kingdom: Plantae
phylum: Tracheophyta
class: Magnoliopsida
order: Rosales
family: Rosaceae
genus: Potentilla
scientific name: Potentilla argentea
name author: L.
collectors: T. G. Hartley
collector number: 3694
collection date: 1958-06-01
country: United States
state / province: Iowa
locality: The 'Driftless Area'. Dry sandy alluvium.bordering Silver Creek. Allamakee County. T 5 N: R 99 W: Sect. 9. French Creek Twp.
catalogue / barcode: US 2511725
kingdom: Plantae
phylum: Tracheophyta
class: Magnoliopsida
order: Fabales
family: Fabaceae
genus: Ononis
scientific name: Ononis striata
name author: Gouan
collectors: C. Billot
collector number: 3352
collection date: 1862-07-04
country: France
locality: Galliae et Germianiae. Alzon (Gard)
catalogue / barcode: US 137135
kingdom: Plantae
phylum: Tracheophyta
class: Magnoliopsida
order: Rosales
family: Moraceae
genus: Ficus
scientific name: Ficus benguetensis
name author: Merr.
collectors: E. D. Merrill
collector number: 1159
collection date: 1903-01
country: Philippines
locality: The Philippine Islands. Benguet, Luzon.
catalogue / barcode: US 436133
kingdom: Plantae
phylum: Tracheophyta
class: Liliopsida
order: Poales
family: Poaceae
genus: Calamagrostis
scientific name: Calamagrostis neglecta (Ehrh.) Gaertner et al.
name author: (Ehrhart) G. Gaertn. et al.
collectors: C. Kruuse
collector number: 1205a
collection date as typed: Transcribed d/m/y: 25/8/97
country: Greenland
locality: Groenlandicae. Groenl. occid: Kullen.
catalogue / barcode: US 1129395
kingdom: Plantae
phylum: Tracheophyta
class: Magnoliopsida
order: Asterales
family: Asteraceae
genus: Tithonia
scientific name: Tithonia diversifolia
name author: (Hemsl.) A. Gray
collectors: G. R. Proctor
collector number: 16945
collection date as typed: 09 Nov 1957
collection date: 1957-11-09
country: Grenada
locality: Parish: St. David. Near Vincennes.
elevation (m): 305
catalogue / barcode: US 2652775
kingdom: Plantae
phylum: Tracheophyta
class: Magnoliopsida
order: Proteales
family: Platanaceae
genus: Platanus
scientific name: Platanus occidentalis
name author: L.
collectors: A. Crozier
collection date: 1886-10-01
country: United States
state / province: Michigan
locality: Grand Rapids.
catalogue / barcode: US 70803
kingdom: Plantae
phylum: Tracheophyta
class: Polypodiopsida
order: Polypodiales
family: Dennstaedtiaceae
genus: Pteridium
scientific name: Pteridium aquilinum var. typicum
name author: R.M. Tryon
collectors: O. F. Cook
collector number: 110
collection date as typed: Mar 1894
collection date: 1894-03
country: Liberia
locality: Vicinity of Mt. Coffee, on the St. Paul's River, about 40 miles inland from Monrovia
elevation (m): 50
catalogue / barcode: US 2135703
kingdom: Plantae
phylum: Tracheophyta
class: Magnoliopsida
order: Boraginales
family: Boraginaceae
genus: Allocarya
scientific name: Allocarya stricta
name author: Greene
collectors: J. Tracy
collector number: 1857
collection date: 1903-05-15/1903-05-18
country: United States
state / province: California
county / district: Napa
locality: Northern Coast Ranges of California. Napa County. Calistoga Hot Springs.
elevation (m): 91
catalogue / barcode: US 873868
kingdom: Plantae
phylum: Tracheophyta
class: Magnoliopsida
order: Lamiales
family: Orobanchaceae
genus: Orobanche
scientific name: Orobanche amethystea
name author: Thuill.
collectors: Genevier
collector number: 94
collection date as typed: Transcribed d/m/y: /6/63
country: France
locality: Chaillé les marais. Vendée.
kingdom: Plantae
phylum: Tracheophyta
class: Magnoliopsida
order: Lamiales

TO DO:
Lay out the lines above, from the line containing "family: Asteraceae" up to and including the line containing "country: Liberia", as a JSON list of strings with one string per line and no blank lines. Include no other lines.

ANSWER TO THE TASK:
[
  "family: Asteraceae",
  "genus: Tithonia",
  "scientific name: Tithonia diversifolia",
  "name author: (Hemsl.) A. Gray",
  "collectors: G. R. Proctor",
  "collector number: 16945",
  "collection date as typed: 09 Nov 1957",
  "collection date: 1957-11-09",
  "country: Grenada",
  "locality: Parish: St. David. Near Vincennes.",
  "elevation (m): 305",
  "catalogue / barcode: US 2652775",
  "kingdom: Plantae",
  "phylum: Tracheophyta",
  "class: Magnoliopsida",
  "order: Proteales",
  "family: Platanaceae",
  "genus: Platanus",
  "scientific name: Platanus occidentalis",
  "name author: L.",
  "collectors: A. Crozier",
  "collection date: 1886-10-01",
  "country: United States",
  "state / province: Michigan",
  "locality: Grand Rapids.",
  "catalogue / barcode: US 70803",
  "kingdom: Plantae",
  "phylum: Tracheophyta",
  "class: Polypodiopsida",
  "order: Polypodiales",
  "family: Dennstaedtiaceae",
  "genus: Pteridium",
  "scientific name: Pteridium aquilinum var. typicum",
  "name author: R.M. Tryon",
  "collectors: O. F. Cook",
  "collector number: 110",
  "collection date as typed: Mar 1894",
  "collection date: 1894-03",
  "country: Liberia"
]